> Collected data

↓↓↓

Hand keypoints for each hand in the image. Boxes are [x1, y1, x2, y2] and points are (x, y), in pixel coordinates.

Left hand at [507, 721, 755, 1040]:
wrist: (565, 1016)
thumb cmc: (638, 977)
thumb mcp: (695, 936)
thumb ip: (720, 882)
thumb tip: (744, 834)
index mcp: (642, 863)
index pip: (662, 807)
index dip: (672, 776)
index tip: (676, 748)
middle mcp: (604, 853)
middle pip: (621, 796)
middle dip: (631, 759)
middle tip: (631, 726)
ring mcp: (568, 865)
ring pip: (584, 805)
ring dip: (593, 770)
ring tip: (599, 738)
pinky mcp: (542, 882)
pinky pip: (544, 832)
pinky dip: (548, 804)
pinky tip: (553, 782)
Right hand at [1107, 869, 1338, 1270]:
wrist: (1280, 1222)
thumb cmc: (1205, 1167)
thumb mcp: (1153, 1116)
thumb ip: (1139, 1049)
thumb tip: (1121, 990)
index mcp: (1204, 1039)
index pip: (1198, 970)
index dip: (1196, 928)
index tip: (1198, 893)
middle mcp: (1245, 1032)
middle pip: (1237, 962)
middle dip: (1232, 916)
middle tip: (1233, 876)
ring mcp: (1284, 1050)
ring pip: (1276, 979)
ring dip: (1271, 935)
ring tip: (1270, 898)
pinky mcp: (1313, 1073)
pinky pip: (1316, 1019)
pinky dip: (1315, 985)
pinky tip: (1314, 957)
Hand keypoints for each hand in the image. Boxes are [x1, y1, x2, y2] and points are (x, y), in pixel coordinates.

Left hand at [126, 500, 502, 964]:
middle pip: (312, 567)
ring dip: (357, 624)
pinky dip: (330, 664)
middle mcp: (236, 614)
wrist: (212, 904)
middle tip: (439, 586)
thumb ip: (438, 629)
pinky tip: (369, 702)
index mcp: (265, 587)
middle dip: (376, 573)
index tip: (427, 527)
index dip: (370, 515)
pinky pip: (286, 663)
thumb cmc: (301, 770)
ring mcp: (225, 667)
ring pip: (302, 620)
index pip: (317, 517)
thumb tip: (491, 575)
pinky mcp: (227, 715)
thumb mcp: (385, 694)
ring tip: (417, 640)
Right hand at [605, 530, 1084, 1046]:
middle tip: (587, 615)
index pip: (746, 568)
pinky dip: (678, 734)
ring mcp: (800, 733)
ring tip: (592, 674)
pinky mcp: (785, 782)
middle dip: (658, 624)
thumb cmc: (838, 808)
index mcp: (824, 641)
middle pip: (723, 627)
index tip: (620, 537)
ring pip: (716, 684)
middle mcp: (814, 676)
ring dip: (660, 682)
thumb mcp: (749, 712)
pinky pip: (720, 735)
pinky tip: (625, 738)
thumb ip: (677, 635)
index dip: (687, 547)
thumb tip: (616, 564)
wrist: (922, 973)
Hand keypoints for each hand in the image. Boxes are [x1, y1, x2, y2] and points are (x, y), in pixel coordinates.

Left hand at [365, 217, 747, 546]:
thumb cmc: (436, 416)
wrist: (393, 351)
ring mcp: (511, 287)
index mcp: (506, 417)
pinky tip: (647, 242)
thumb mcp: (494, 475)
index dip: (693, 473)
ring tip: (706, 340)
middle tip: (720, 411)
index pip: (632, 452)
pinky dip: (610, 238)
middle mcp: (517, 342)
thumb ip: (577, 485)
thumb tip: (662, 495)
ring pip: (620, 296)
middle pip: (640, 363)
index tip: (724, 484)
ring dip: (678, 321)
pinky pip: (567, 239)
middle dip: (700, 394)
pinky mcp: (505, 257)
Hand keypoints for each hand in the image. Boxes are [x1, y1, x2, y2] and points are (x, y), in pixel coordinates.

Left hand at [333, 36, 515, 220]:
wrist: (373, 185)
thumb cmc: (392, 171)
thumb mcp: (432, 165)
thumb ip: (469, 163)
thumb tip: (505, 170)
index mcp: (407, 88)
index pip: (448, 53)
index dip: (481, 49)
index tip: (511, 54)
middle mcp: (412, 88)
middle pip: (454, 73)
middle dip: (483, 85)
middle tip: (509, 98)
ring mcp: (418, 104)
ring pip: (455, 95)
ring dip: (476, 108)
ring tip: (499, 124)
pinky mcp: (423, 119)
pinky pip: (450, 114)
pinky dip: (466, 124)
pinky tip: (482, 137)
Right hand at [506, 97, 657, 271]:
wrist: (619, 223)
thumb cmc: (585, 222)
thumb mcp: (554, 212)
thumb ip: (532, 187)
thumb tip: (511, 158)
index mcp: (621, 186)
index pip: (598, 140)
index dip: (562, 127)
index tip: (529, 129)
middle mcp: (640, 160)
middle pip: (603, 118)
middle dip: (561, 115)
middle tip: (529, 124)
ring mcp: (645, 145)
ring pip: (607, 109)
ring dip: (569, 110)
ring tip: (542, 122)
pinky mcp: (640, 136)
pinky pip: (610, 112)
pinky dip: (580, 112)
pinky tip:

↑↑↑

> REQUIRED WORK
Reproduce exactly the lines from the beginning of the entries above up to and including the line that contains "middle pip: (723, 627)".

> SOLUTION TO THIS EXERCISE
Hand keypoints for each hand in the image. Boxes are [x1, y1, x2, y2] and points are (x, y), in pixel coordinates.

Left hand at [507, 721, 755, 1040]:
wrist: (565, 1016)
thumb cmc: (638, 977)
thumb mcp: (695, 936)
thumb ip: (720, 882)
thumb tip: (744, 834)
index mcp: (642, 863)
index pip: (662, 807)
index dip: (672, 776)
index tip: (676, 748)
middle mcp: (604, 853)
middle pip: (621, 796)
middle dip: (631, 759)
middle tip: (631, 726)
ring mcp: (568, 865)
ring pip: (584, 805)
ring dip: (593, 770)
ring tip: (599, 738)
pinky mcp: (542, 882)
pinky pip: (544, 832)
pinky dip: (548, 804)
pinky tip: (553, 782)
Right hand at [1107, 869, 1338, 1270]:
wrist: (1280, 1222)
thumb cmc: (1205, 1167)
thumb mcp: (1153, 1116)
thumb ip: (1139, 1049)
thumb tip: (1121, 990)
index mcp: (1204, 1039)
index pip: (1198, 970)
index dip: (1196, 928)
index tip: (1198, 893)
middle mcp: (1245, 1032)
middle pip: (1237, 962)
middle dip: (1232, 916)
middle tip: (1233, 876)
ring mcp: (1284, 1050)
ring pip: (1276, 979)
ring dip: (1271, 935)
ring tip: (1270, 898)
pinky mcp: (1313, 1073)
pinky pip: (1316, 1019)
pinky dip: (1315, 985)
pinky tip: (1314, 957)
Hand keypoints for each hand in the image. Boxes are [x1, y1, x2, y2] and points are (x, y), in pixel coordinates.

Left hand at [126, 500, 502, 964]:
middle pip: (312, 567)
ring dip: (357, 624)
pinky dip: (330, 664)
middle mcp: (236, 614)
wrist: (212, 904)
middle tip: (439, 586)
thumb ip: (438, 629)
pinky tip: (369, 702)
index mcp: (265, 587)
middle dip: (376, 573)
index tip: (427, 527)
index dip: (370, 515)
pinky pip: (286, 663)
thumb cmc: (301, 770)
ring mcp: (225, 667)
ring pip: (302, 620)
index pip: (317, 517)
thumb tip: (491, 575)
pinky mcp: (227, 715)
thumb mcp: (385, 694)
ring tip: (417, 640)
Right hand at [605, 530, 1084, 1046]:
middle tip: (587, 615)
index pip: (746, 568)
pinky dip: (678, 734)
ring mcp: (800, 733)
ring tip: (592, 674)
pinky mcp: (785, 782)
middle dip: (658, 624)
thumb cmc: (838, 808)
index mcp: (824, 641)
middle pip: (723, 627)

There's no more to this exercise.